« Quand les acteurs politiques de l’opposition avaient quitté le pays, les journalistes ont pris la place qui revenait à cette catégorie d’hommes et femmes politiques. Ils avaient eux même commencé à dire que les élections s’étaient déroulées au sortir des élections. Quelques jours après, ils ont été eux même les premiers à dire que les élections avaient été entachées d’irrégularités. Pourquoi ce double langage ? Ce projet de loi vient tous nous aider pour inciter les journalistes à suivre la loi » c’est le point de vue du sénateur Daniel Gélase Ndabirabe vendredi lors des débats sur l’adoption du projet de loi qualifié de liberticide par les responsables des médias . Le texte a été adopté à une large majorité, soit 32 voix pour, deux voix contre et quatre abstentions après trois heures de débat.
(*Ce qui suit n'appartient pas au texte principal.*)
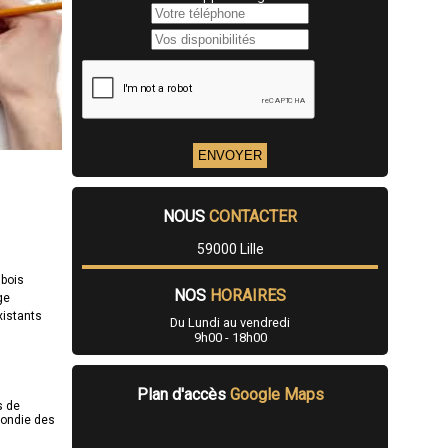
NOUS
CONTACTER
59000 Lille
 bois
NOS
HORAIRES
ge
xistants
Du Lundi au vendredi
9h00 - 18h00
Plan d'accès
Google Maps
s de
fondie des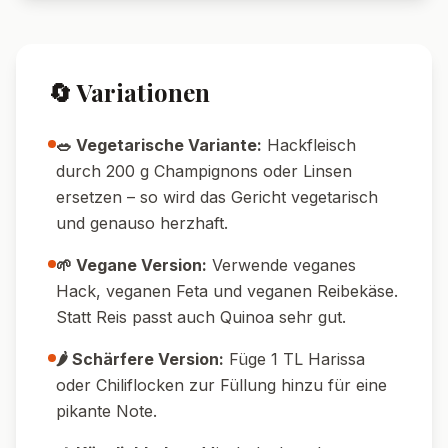
Pin it!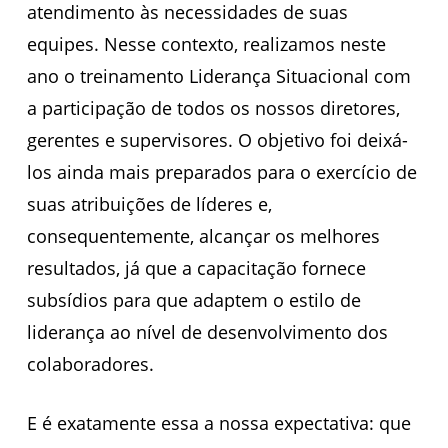
atendimento às necessidades de suas
equipes. Nesse contexto, realizamos neste
ano o treinamento Liderança Situacional com
a participação de todos os nossos diretores,
gerentes e supervisores. O objetivo foi deixá-
los ainda mais preparados para o exercício de
suas atribuições de líderes e,
consequentemente, alcançar os melhores
resultados, já que a capacitação fornece
subsídios para que adaptem o estilo de
liderança ao nível de desenvolvimento dos
colaboradores.
E é exatamente essa a nossa expectativa: que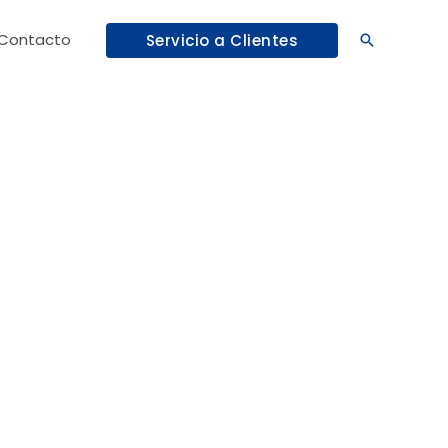
Contacto
Servicio a Clientes
Buscar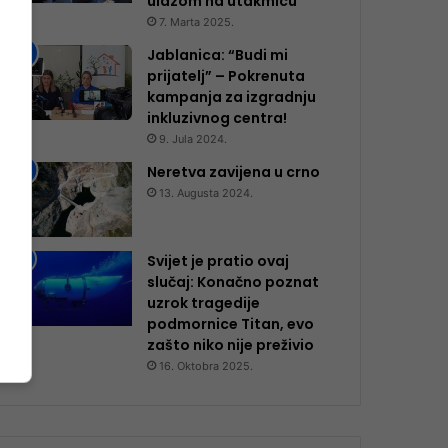
ulazom na utakmicu
7. Marta 2025.
Jablanica: “Budi mi
prijatelj” – Pokrenuta
kampanja za izgradnju
inkluzivnog centra!
9. Jula 2024.
Neretva zavijena u crno
13. Augusta 2024.
Svijet je pratio ovaj
slučaj: Konačno poznat
uzrok tragedije
podmornice Titan, evo
zašto niko nije preživio
16. Oktobra 2025.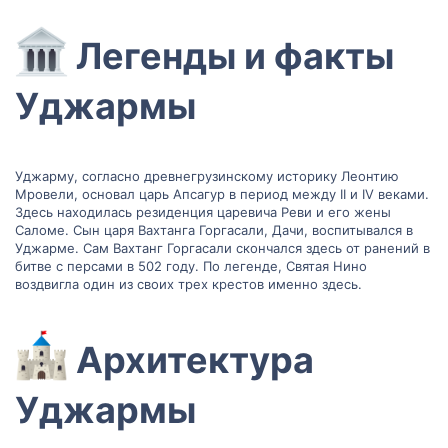
Легенды и факты
Уджармы​
Уджарму, согласно древнегрузинскому историку Леонтию
Мровели, основал царь Апсагур в период между II и IV веками.
Здесь находилась резиденция царевича Реви и его жены
Саломе. Сын царя Вахтанга Горгасали, Дачи, воспитывался в
Уджарме. Сам Вахтанг Горгасали скончался здесь от ранений в
битве с персами в 502 году. По легенде, Святая Нино
воздвигла один из своих трех крестов именно здесь.
Архитектура
Уджармы​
Aujourd’hui l’heure des regrets autour de l’adoption de ce projet de loi a sonné parmi les acteurs de la société civile et des partis politiques. Fréderic Bamvuginyumvira, le porte parole du Front pour la Démocratie au Burundi Frodebu a dit que les sénateurs ont relégué à l’écart le rôle qu’ont joué les médias dans la recherche de la paix au Burundi à partir de 1993.
« S’il y a une qualité dont les Burundais peuvent aujourd’hui se réjouir dans la sous région c’est bel et bien la contribution des médias en particuliers privés dans la recherche de la paix. Le pouvoir CNDD-FDD a besoin de réduire au silence les médias surtout pour que les cas de violations massives des droits de l’homme ne soient pas connus du public »a-t-il souligné.
Selon lui, ce projet de loi ne vise pas du tout à protéger les intérêts de la population mais plutôt ceux du parti au pouvoir. Même son de cloche de la part de la société civile. Dr Gertrude Kazoviyo, le porte parole du Forum pour le Renforcement de la Société Civile parle de vision courte qui aura caractérisé le sénat en adoptant ce projet de loi qualifié de liberticide. Ce projet de loi ouvre davantage la porte aux grosses tares que connaît ce pays à savoir la corruption et les violations des droits de l’homme.
La société civile demande au président de la république de ne pas promulguer ce projet de loi. Mais de sa part le parti Frodebu indique que le président de la république est loin de s’écarter de la volonté de son parti politique d’origine, le Cndd Fdd . «Le président de la république l’a bien souligné. Il a récemment dit qu’il ne pourrait pas s’écarter de la volonté de son parti. Je ne pense pas qu’il puisse me prouver le contraire » a-t-il souligné.
Ce projet de loi oblige les journalistes à révéler les sources et contraint celui-ci à des amendes de 4 millions en cas de délit de presse.